*Stated exercise:*
Count the lines in the listing below that contain the string "azim", treating uppercase and lowercase letters as distinct, and reply with that number alone.

*Records for the task:*
[Start]
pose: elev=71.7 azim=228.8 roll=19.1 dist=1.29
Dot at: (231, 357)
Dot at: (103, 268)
[End]
[Start]
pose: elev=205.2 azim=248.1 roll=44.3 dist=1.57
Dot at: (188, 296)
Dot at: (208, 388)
[End]
[Start]
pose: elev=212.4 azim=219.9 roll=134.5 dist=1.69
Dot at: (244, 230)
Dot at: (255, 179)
[End]
*Task answer:*
3